== EXERCISE INSTRUCTIONS ==
In the records below, copy out verbatim every line from the one containing "Unterkünfte in Rheinland-Pfalz" through the one containing "Urlaubsangebote", including both of those lines.

== AVAILABLE DATA ==
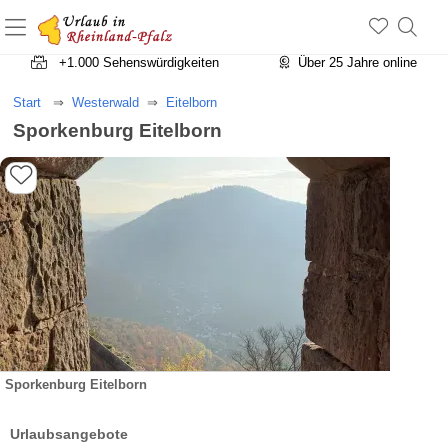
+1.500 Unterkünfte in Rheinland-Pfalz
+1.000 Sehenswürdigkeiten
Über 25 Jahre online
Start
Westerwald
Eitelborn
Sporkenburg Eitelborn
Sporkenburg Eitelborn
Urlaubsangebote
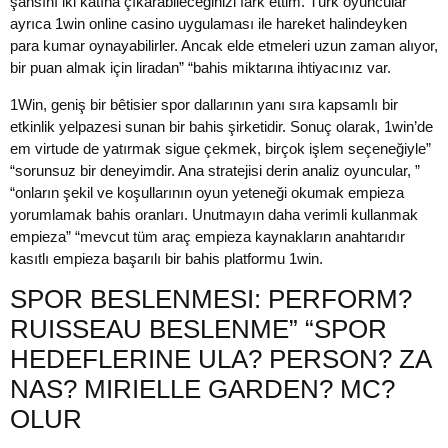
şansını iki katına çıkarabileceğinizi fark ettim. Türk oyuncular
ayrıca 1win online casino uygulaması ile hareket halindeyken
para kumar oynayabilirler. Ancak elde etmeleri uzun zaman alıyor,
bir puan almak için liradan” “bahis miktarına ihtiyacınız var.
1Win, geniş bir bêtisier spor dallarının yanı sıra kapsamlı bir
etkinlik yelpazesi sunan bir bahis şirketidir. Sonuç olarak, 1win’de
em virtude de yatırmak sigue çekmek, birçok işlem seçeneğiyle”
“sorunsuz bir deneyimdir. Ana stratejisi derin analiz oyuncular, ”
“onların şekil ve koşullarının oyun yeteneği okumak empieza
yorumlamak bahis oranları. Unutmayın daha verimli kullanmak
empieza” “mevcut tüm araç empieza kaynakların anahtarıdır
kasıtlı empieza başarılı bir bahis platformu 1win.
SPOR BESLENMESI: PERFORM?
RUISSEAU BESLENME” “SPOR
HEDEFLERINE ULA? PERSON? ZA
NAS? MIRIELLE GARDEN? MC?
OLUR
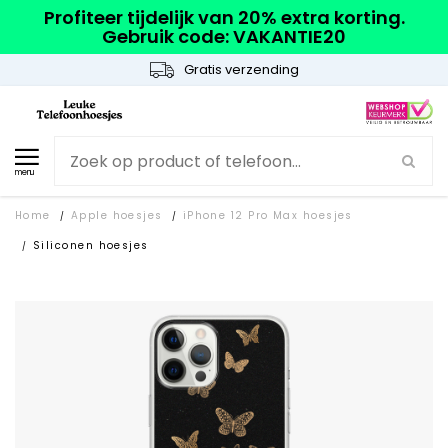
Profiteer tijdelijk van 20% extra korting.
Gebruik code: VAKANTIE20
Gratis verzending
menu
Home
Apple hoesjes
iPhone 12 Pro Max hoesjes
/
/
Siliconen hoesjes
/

---

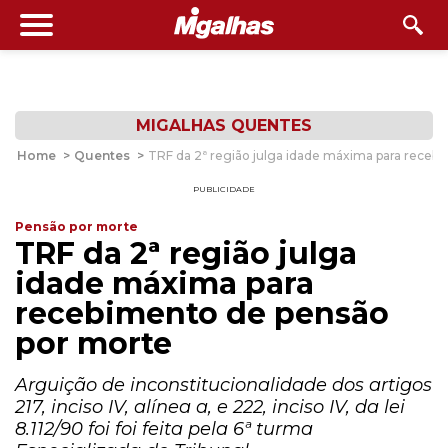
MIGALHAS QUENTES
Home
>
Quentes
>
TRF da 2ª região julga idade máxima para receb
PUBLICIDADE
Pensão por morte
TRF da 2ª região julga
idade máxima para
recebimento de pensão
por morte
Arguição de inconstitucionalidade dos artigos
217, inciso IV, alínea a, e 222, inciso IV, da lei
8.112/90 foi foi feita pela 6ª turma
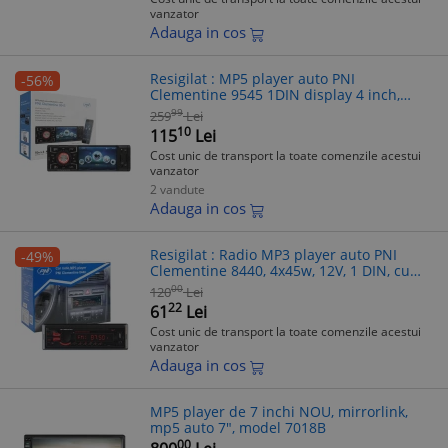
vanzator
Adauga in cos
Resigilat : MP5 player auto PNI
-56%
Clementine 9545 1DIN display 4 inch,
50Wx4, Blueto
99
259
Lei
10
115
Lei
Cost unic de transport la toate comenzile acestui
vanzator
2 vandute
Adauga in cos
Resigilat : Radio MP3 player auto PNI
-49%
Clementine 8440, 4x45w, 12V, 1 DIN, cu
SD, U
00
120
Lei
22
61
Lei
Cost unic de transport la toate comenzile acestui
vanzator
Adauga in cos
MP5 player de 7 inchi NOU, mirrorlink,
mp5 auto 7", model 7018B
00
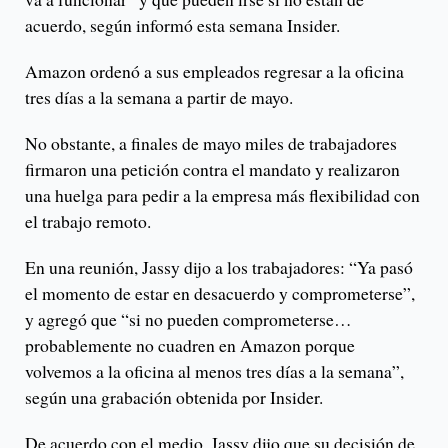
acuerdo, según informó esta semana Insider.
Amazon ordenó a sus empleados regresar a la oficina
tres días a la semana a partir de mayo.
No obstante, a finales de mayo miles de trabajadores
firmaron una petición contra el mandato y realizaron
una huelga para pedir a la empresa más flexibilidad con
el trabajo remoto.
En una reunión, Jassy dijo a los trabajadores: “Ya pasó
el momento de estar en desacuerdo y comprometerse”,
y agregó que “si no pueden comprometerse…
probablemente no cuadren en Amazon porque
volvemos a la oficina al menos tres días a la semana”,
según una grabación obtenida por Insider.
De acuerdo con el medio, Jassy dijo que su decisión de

...

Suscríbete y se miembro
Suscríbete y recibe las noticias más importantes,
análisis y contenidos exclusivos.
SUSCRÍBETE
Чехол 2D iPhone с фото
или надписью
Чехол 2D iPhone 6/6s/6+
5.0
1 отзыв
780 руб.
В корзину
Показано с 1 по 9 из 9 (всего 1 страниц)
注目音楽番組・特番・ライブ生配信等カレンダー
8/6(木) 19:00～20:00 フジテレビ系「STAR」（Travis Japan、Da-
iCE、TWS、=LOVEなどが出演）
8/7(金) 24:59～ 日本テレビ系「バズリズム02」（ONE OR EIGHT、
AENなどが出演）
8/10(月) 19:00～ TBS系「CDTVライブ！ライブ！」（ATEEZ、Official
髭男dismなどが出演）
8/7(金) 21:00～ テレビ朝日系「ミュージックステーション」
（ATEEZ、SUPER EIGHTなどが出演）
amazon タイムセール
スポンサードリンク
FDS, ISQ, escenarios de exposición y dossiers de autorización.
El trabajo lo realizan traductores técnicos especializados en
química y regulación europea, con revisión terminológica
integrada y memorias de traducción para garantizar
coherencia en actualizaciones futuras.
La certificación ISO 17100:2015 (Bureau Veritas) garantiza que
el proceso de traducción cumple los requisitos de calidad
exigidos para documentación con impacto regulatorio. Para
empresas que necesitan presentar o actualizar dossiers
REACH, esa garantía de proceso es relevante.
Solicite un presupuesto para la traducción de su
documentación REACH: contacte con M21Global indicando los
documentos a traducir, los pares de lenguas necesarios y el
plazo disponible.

== REPLY ==
+1.500 Unterkünfte in Rheinland-Pfalz
+1.000 Sehenswürdigkeiten
Über 25 Jahre online
Start
Westerwald
Eitelborn
Sporkenburg Eitelborn
Sporkenburg Eitelborn
Urlaubsangebote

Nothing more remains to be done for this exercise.